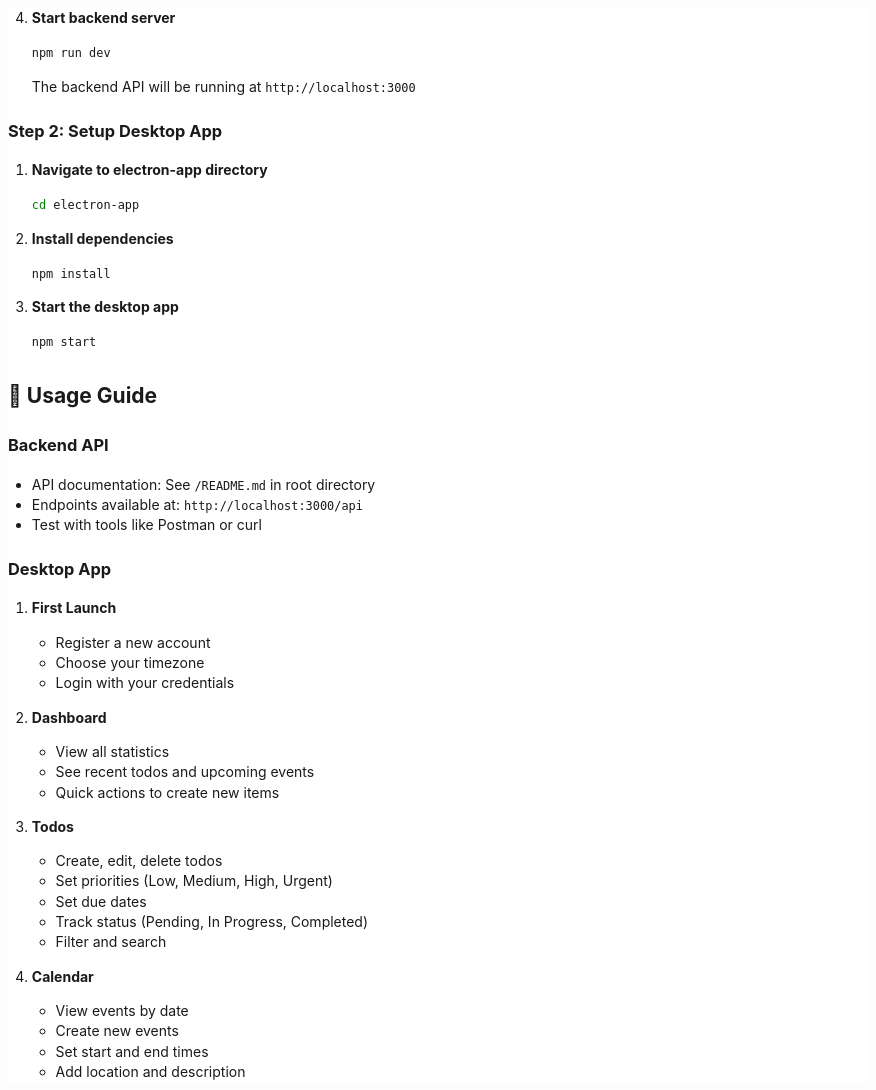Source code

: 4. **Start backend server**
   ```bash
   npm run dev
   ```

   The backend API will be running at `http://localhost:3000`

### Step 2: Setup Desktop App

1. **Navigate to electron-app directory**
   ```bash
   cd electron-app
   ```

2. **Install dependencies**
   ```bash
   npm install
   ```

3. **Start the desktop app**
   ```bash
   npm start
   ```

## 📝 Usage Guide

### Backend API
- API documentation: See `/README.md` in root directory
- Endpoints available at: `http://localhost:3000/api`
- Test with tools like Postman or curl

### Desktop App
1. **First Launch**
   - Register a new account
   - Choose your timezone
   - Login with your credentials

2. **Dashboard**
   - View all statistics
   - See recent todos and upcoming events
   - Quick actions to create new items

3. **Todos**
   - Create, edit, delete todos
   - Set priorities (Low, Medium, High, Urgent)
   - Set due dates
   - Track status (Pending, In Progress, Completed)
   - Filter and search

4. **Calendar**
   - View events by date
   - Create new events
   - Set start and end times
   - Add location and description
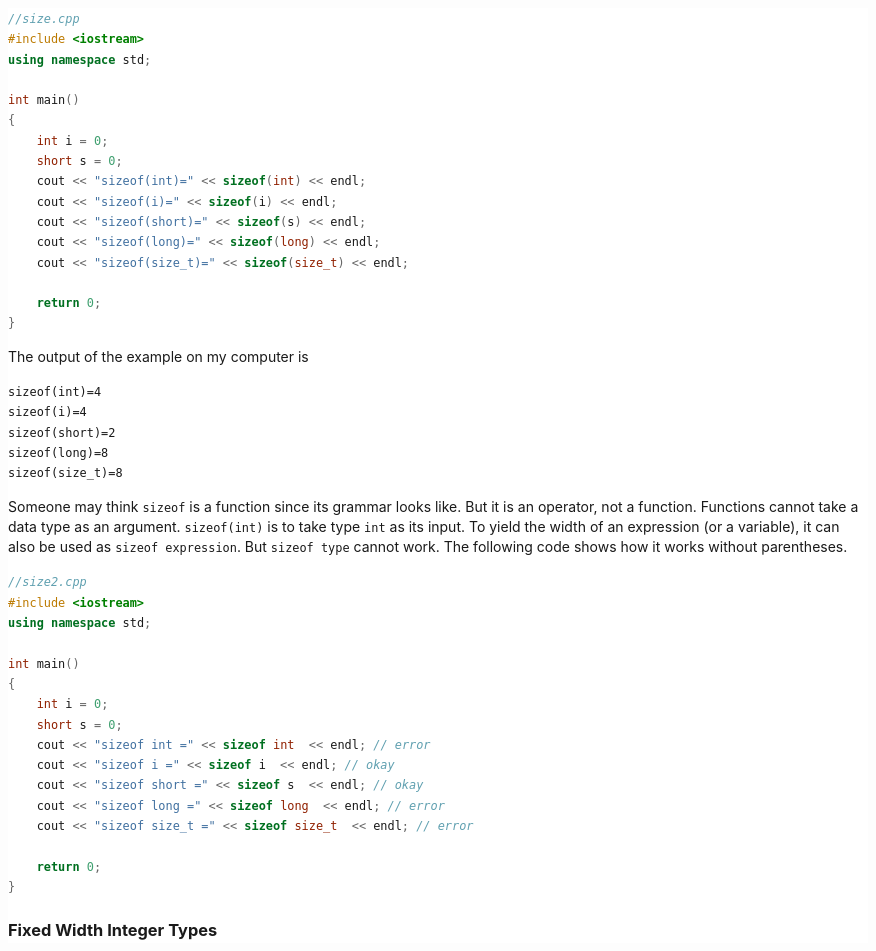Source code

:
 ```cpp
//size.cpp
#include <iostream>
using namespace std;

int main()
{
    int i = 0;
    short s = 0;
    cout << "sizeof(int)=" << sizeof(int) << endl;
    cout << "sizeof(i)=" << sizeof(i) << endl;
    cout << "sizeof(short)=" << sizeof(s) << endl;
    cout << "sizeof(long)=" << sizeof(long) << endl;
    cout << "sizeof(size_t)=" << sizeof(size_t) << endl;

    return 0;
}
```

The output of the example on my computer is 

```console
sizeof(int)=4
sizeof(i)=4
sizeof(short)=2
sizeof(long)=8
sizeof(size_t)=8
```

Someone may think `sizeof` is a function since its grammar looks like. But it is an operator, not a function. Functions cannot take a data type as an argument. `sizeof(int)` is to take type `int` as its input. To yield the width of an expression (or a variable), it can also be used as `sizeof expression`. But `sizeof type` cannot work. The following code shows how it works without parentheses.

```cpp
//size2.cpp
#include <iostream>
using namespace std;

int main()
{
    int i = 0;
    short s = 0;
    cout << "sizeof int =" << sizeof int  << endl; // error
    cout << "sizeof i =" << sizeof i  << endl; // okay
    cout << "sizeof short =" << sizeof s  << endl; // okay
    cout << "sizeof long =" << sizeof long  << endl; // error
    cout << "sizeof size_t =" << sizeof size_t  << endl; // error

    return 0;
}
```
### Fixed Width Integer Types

ASSIGNMENT ▸
Across the records above, show each line containing the word "cout".

SOLUTION ▸
    cout << "sizeof(int)=" << sizeof(int) << endl;
    cout << "sizeof(i)=" << sizeof(i) << endl;
    cout << "sizeof(short)=" << sizeof(s) << endl;
    cout << "sizeof(long)=" << sizeof(long) << endl;
    cout << "sizeof(size_t)=" << sizeof(size_t) << endl;
    cout << "sizeof int =" << sizeof int  << endl; // error
    cout << "sizeof i =" << sizeof i  << endl; // okay
    cout << "sizeof short =" << sizeof s  << endl; // okay
    cout << "sizeof long =" << sizeof long  << endl; // error
    cout << "sizeof size_t =" << sizeof size_t  << endl; // error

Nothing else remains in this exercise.